● Brief:
Please restate exactly what appears in the records below from the first line to the line where "Darfur’s geography connects" is, that line included.

● Records for this exercise:
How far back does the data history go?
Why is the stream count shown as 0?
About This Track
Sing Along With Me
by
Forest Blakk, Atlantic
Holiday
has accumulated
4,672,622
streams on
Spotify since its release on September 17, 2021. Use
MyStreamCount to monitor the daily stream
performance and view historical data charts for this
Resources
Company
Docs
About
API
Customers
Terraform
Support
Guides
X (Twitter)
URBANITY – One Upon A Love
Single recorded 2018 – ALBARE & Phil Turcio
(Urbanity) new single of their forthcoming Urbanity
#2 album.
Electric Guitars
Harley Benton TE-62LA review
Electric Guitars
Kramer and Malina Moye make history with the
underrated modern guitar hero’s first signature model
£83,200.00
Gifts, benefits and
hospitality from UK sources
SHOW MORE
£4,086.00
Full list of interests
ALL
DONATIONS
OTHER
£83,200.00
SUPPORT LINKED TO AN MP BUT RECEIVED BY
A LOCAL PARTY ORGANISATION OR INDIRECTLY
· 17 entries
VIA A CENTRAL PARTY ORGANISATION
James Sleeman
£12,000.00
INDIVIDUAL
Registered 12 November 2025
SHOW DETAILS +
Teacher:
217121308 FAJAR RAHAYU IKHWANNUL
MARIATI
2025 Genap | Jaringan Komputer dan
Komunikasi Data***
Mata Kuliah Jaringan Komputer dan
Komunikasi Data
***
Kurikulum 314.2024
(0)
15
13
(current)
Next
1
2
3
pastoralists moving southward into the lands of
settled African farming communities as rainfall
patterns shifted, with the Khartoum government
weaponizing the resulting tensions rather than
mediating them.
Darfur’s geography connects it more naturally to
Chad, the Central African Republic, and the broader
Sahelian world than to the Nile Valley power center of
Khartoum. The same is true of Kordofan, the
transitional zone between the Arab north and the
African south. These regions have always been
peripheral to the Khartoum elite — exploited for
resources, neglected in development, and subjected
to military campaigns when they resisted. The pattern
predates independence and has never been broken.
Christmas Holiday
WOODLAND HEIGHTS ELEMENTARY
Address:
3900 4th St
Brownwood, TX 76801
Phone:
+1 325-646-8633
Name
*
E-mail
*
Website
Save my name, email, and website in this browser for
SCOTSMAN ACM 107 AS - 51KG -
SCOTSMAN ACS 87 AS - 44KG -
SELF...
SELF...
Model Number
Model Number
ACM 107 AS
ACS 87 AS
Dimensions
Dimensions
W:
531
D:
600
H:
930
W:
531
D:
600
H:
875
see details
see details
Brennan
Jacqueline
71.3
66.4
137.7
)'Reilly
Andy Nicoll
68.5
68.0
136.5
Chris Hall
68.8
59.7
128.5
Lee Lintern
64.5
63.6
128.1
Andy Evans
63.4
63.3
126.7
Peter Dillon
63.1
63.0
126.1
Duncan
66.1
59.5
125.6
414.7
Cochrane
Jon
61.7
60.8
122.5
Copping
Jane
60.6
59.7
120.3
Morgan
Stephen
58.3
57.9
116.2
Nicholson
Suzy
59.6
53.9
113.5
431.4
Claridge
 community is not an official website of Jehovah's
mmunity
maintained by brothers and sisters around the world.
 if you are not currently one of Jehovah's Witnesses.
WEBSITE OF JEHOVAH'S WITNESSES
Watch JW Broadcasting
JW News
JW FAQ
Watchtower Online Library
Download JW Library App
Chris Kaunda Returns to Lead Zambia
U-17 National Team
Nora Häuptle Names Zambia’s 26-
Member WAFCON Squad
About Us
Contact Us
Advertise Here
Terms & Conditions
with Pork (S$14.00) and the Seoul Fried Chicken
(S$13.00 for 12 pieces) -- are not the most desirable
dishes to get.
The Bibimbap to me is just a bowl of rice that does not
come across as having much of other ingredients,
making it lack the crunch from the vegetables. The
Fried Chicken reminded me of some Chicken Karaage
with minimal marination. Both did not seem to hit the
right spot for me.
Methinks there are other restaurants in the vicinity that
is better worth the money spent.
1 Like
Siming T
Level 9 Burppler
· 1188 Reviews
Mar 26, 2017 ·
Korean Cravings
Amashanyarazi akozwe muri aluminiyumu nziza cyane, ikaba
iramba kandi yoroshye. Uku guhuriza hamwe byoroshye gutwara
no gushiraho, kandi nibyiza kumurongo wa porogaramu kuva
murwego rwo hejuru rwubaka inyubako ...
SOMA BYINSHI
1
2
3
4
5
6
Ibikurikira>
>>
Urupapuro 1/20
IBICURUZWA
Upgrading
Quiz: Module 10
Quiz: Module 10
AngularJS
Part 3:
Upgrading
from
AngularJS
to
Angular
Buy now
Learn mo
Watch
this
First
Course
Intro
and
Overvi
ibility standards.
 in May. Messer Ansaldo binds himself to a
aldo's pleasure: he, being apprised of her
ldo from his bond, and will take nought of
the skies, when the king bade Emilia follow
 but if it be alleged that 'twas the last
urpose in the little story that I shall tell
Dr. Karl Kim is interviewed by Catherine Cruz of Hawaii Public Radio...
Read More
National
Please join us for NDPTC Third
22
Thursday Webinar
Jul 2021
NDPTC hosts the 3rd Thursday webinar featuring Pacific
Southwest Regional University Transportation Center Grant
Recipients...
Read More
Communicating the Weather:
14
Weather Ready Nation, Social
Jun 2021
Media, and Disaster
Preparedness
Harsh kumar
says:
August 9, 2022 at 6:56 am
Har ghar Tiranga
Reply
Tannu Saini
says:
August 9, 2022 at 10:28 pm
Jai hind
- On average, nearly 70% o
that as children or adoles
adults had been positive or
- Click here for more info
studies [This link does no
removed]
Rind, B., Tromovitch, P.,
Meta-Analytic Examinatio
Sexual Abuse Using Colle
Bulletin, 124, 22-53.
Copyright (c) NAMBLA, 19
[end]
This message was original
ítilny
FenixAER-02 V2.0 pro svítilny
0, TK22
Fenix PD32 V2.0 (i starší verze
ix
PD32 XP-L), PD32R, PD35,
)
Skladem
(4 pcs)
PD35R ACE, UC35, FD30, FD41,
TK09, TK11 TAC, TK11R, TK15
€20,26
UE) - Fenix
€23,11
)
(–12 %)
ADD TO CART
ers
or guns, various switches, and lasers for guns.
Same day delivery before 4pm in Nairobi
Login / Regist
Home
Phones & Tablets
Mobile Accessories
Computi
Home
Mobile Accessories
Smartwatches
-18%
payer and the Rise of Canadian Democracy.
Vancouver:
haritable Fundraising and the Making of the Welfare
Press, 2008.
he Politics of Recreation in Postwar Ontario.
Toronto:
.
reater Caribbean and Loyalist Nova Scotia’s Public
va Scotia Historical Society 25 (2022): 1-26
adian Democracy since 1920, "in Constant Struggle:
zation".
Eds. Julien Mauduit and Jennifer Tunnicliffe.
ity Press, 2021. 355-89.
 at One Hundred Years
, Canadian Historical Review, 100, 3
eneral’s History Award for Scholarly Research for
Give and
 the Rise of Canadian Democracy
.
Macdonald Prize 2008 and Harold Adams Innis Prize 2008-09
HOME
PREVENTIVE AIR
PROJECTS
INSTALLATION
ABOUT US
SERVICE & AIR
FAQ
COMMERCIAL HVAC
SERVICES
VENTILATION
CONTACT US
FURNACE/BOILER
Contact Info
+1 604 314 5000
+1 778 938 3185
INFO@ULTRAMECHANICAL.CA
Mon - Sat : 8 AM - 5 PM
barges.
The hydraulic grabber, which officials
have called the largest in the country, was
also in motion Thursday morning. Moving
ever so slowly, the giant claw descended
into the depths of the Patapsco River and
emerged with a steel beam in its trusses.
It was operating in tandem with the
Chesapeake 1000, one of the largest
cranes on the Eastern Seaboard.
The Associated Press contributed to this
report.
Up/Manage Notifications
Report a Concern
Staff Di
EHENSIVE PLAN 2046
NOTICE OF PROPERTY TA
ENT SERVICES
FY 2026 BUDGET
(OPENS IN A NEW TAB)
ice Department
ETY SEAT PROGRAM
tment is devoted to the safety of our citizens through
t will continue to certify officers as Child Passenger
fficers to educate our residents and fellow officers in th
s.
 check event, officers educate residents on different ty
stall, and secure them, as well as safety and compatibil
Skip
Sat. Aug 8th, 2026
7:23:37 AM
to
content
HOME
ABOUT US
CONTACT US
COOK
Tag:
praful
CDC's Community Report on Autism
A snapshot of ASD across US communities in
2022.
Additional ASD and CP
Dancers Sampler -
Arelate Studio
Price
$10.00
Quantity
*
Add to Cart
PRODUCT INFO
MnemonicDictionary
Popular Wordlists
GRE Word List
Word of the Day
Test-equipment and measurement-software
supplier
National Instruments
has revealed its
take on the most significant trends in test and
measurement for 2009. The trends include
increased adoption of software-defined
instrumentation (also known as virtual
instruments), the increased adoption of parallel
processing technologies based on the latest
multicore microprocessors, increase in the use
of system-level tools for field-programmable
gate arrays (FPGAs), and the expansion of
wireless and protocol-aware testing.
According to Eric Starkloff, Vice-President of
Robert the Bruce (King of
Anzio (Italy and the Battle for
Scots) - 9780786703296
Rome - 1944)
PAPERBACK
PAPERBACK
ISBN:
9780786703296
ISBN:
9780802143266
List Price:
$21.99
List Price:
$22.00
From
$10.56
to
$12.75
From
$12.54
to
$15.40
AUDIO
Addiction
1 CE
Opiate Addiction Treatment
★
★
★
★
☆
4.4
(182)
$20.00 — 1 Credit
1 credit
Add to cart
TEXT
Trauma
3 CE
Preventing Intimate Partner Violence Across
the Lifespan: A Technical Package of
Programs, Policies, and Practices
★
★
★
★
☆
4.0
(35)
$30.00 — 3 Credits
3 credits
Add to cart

● Exercise answer:
How far back does the data history go?
Why is the stream count shown as 0?
About This Track
Sing Along With Me
by
Forest Blakk, Atlantic
Holiday
has accumulated
4,672,622
streams on
Spotify since its release on September 17, 2021. Use
MyStreamCount to monitor the daily stream
performance and view historical data charts for this
Resources
Company
Docs
About
API
Customers
Terraform
Support
Guides
X (Twitter)
URBANITY – One Upon A Love
Single recorded 2018 – ALBARE & Phil Turcio
(Urbanity) new single of their forthcoming Urbanity
#2 album.
Electric Guitars
Harley Benton TE-62LA review
Electric Guitars
Kramer and Malina Moye make history with the
underrated modern guitar hero’s first signature model
£83,200.00
Gifts, benefits and
hospitality from UK sources
SHOW MORE
£4,086.00
Full list of interests
ALL
DONATIONS
OTHER
£83,200.00
SUPPORT LINKED TO AN MP BUT RECEIVED BY
A LOCAL PARTY ORGANISATION OR INDIRECTLY
· 17 entries
VIA A CENTRAL PARTY ORGANISATION
James Sleeman
£12,000.00
INDIVIDUAL
Registered 12 November 2025
SHOW DETAILS +
Teacher:
217121308 FAJAR RAHAYU IKHWANNUL
MARIATI
2025 Genap | Jaringan Komputer dan
Komunikasi Data***
Mata Kuliah Jaringan Komputer dan
Komunikasi Data
***
Kurikulum 314.2024
(0)
15
13
(current)
Next
1
2
3
pastoralists moving southward into the lands of
settled African farming communities as rainfall
patterns shifted, with the Khartoum government
weaponizing the resulting tensions rather than
mediating them.
Darfur’s geography connects it more naturally to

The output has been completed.